**What needs to be done:**
Copy the line with "(745, 37) none" and all lines following it through the last line of the entries, exactly as written.

Segment Start: Data excerpts

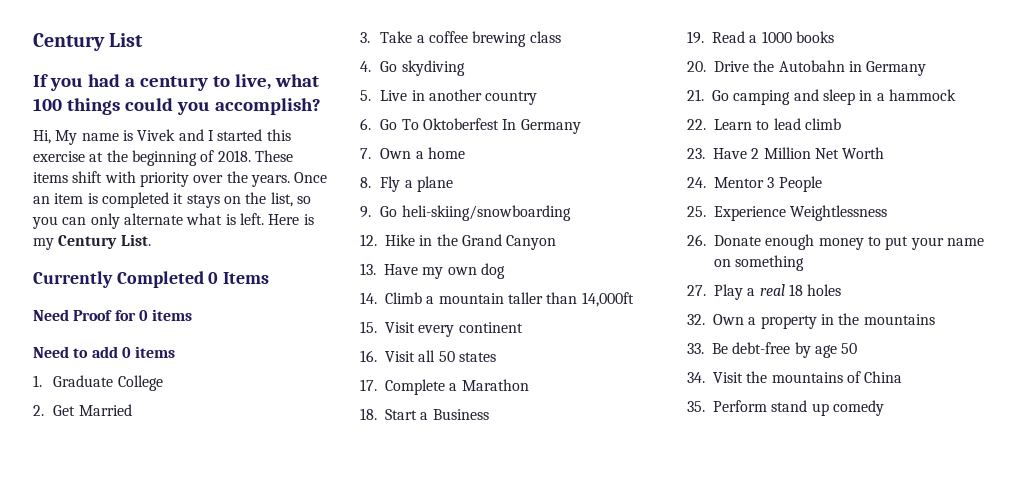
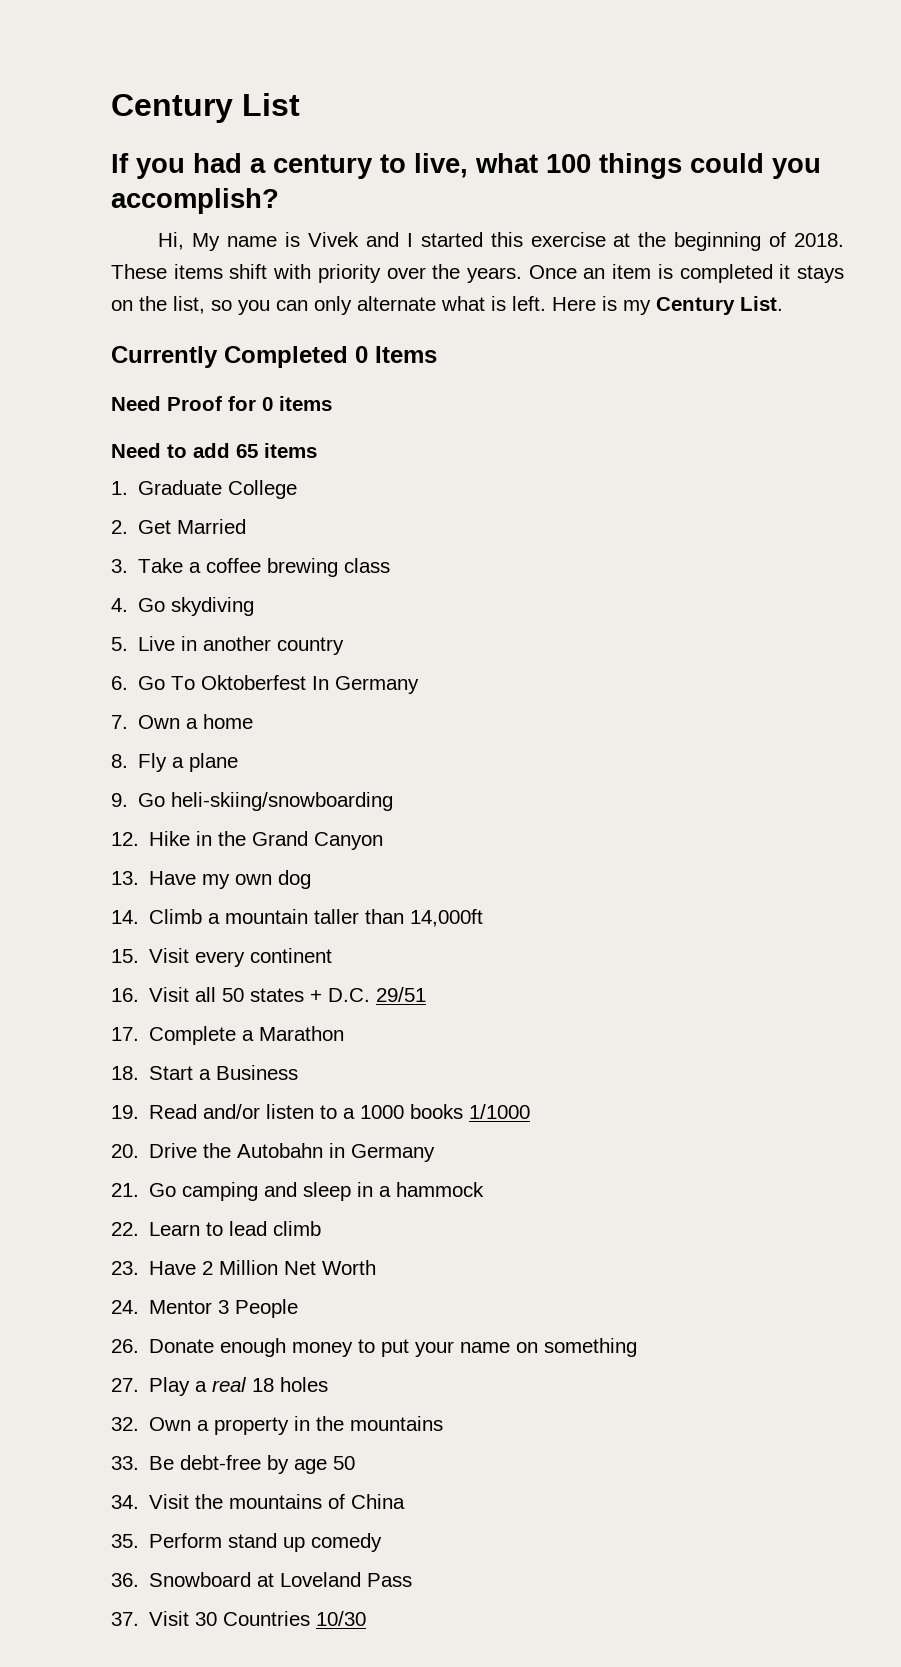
[121,347,131,358] 0 -> [236,444,258,458] 65
(496, 357) none -> [310,987,427,1002] + D.C. 29/51
(745, 37) none -> [203,1104,338,1119] and/or listen to
(834, 37) none -> [469,1104,531,1119] 1/1000
[687,205,888,221] // 25. Experience Weightlessness -> (299, 1308) none
(884, 408) none -> [111,1572,413,1587] [111,1611,367,1626] // 36. Snowboard at Loveland Pass // 37. Visit 30 Countries 10/30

Segment End: Data excerpts

**Output of the task:**
(745, 37) none -> [203,1104,338,1119] and/or listen to
(834, 37) none -> [469,1104,531,1119] 1/1000
[687,205,888,221] // 25. Experience Weightlessness -> (299, 1308) none
(884, 408) none -> [111,1572,413,1587] [111,1611,367,1626] // 36. Snowboard at Loveland Pass // 37. Visit 30 Countries 10/30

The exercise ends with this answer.